(Dataset entries)
= Beginning of Section =

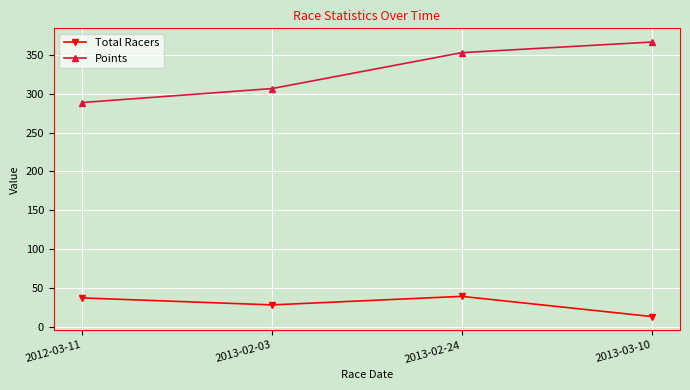

List the series in order of their peak value, highest first.

Points, Total Racers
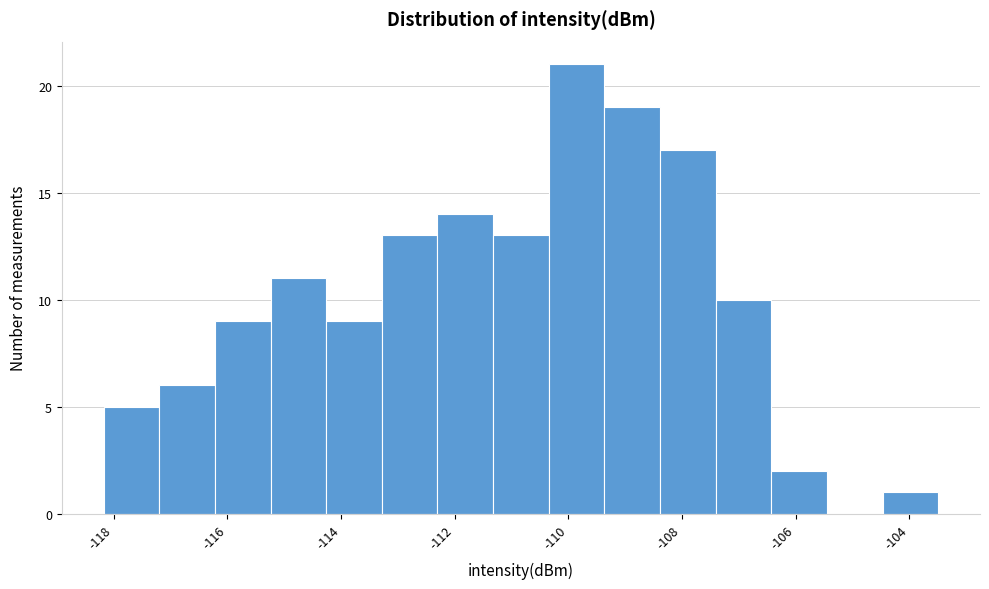

How tall is the bar that spans -113.2 to -112.4 on the x-axis? Neither the bar edges nor the heights are printed on the chart, so give them approximately, as read against the axes.

13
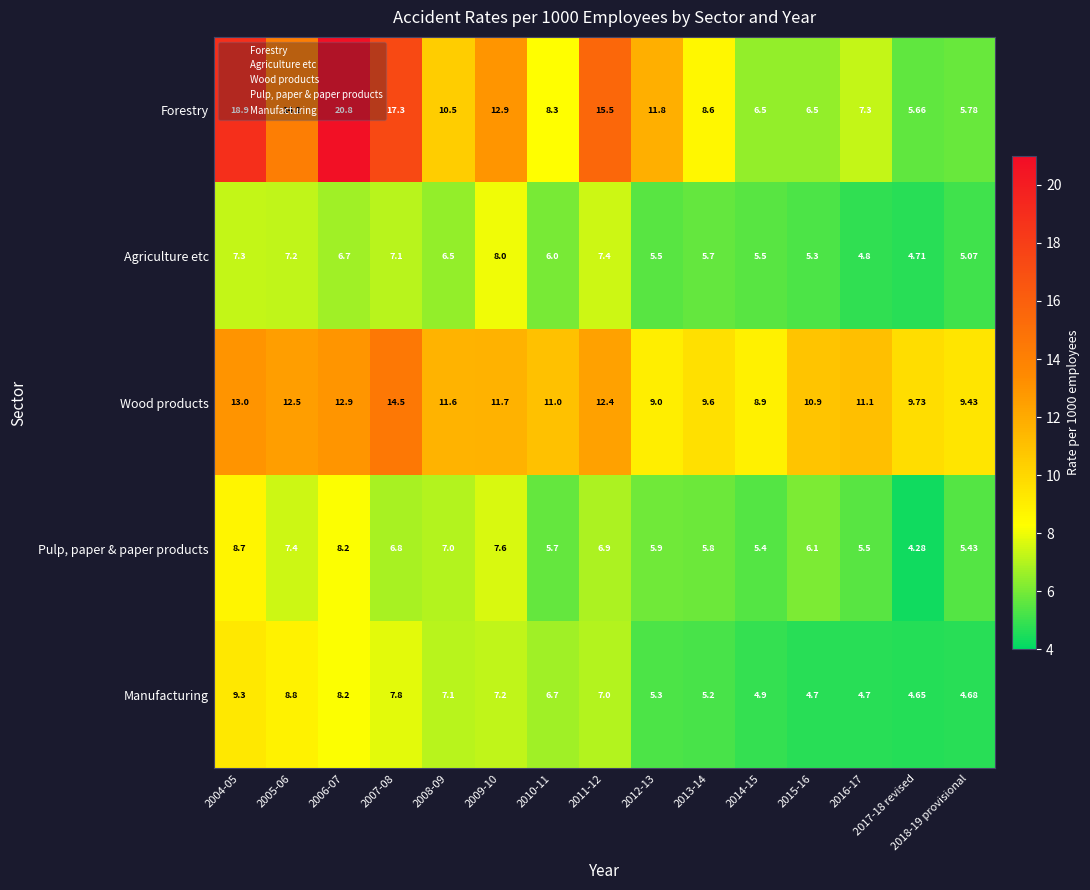

Which series changed the most between 2008-09 and 2010-11?

Forestry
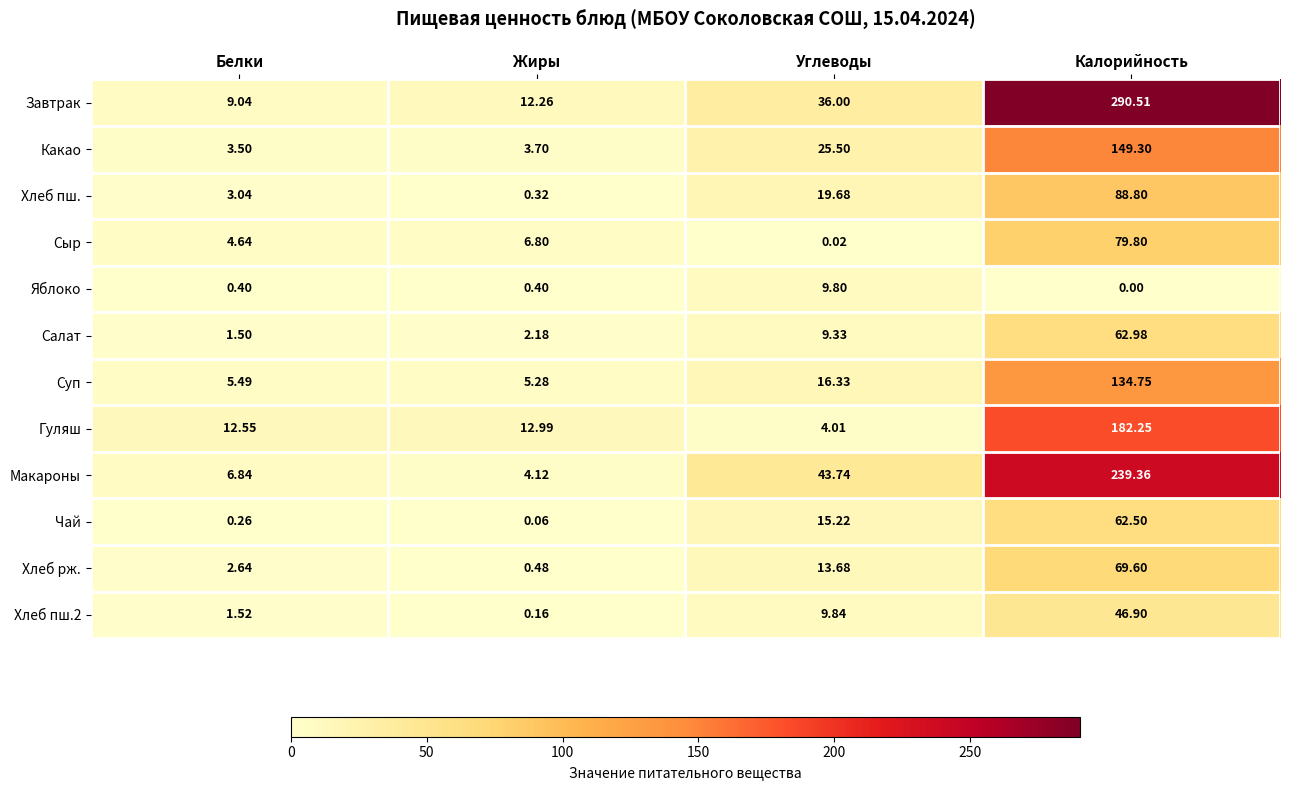

How many data points in Салат are less than 9?

2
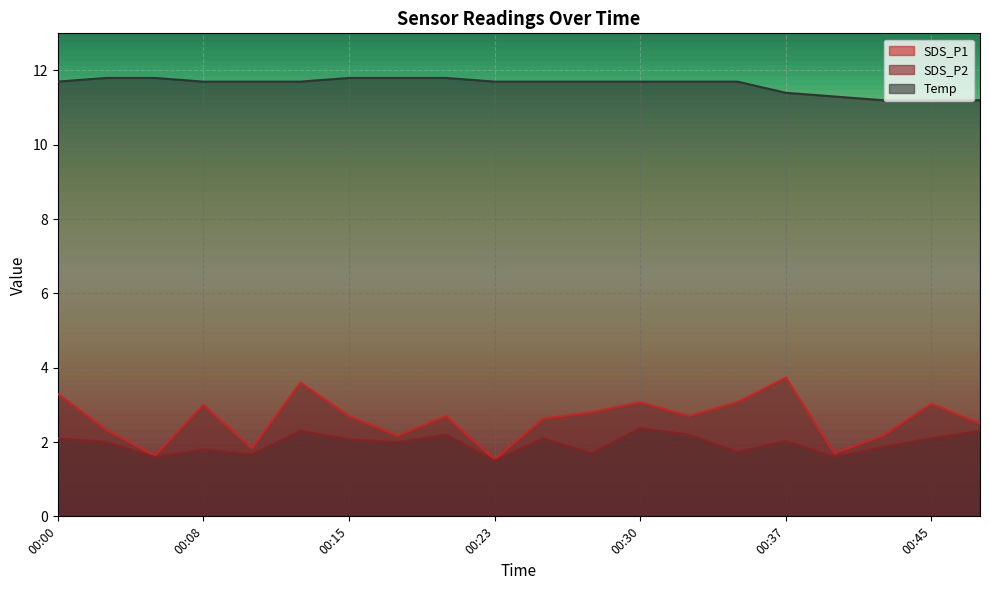

The value of Temp at 00:15 is 11.8. True or false?

True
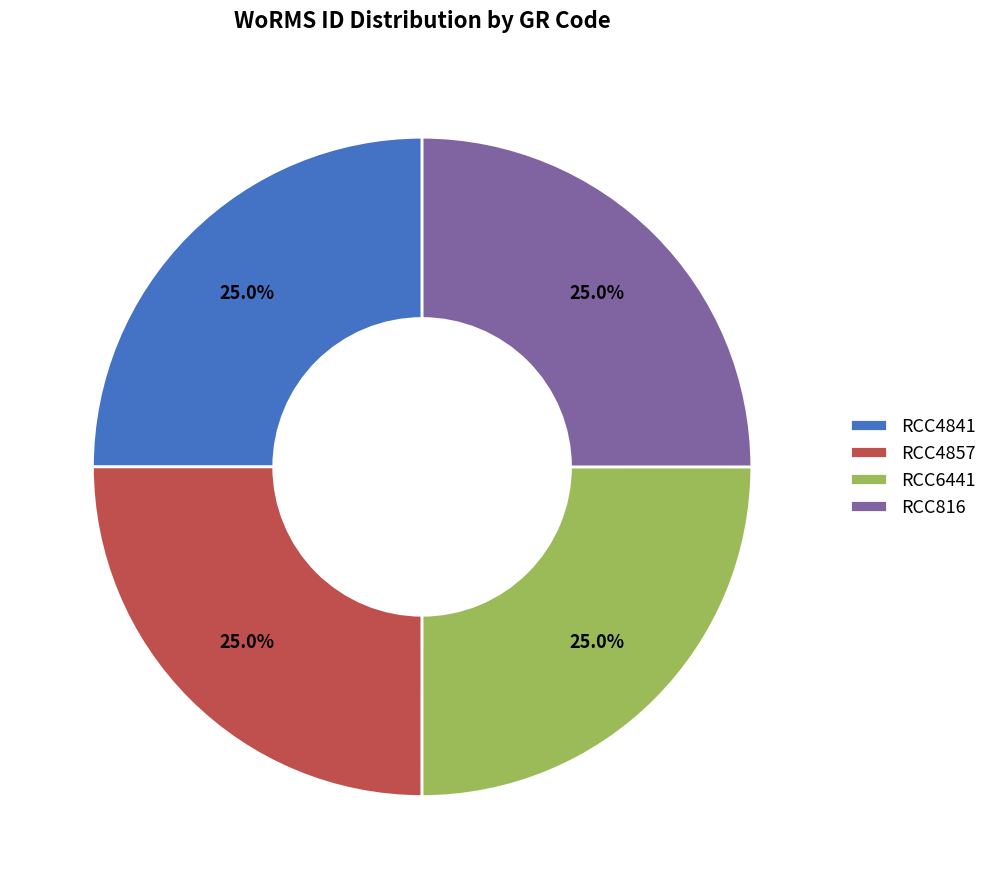

Is it true that RCC4841 is 12% of the pie?

False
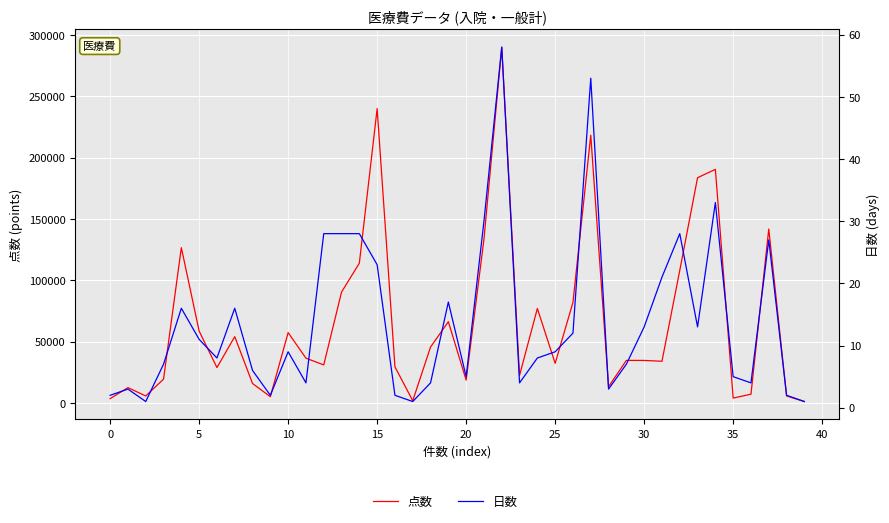

In 点数, how many points are lower than both neighbors (excluding endpoints)?

11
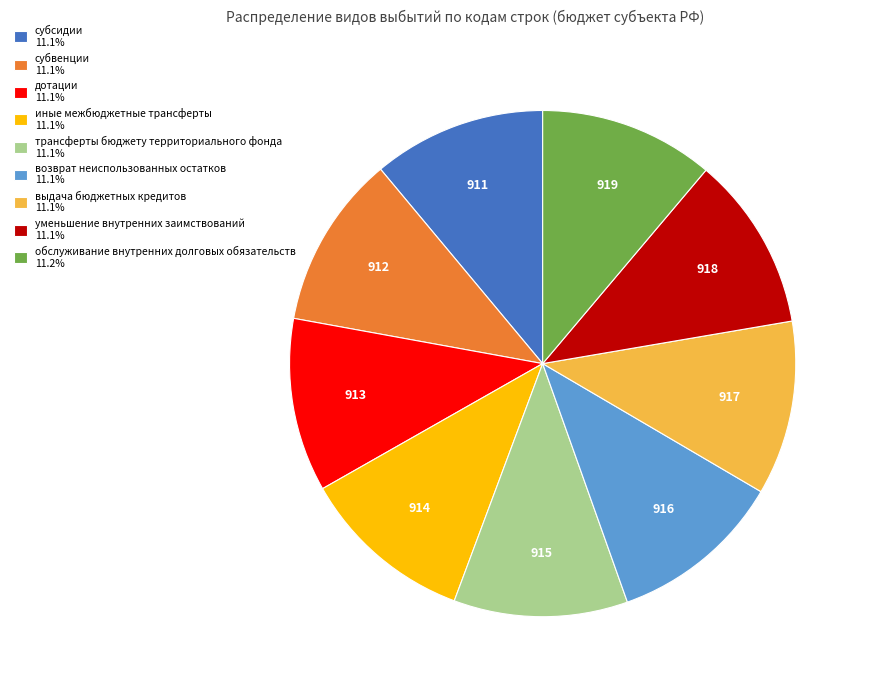

Is there a majority slice in this chart?

No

= End of Section =

▶ What is being asked
Return all of the records above line for line, leaving out the pictures.

▶ Task solution
List the series in order of their peak value, highest first.

Points, Total Racers

How tall is the bar that spans -113.2 to -112.4 on the x-axis? Neither the bar edges nor the heights are printed on the chart, so give them approximately, as read against the axes.

13

Which series changed the most between 2008-09 and 2010-11?

Forestry

How many data points in Салат are less than 9?

2

The value of Temp at 00:15 is 11.8. True or false?

True

Is it true that RCC4841 is 12% of the pie?

False

In 点数, how many points are lower than both neighbors (excluding endpoints)?

11

Is there a majority slice in this chart?

No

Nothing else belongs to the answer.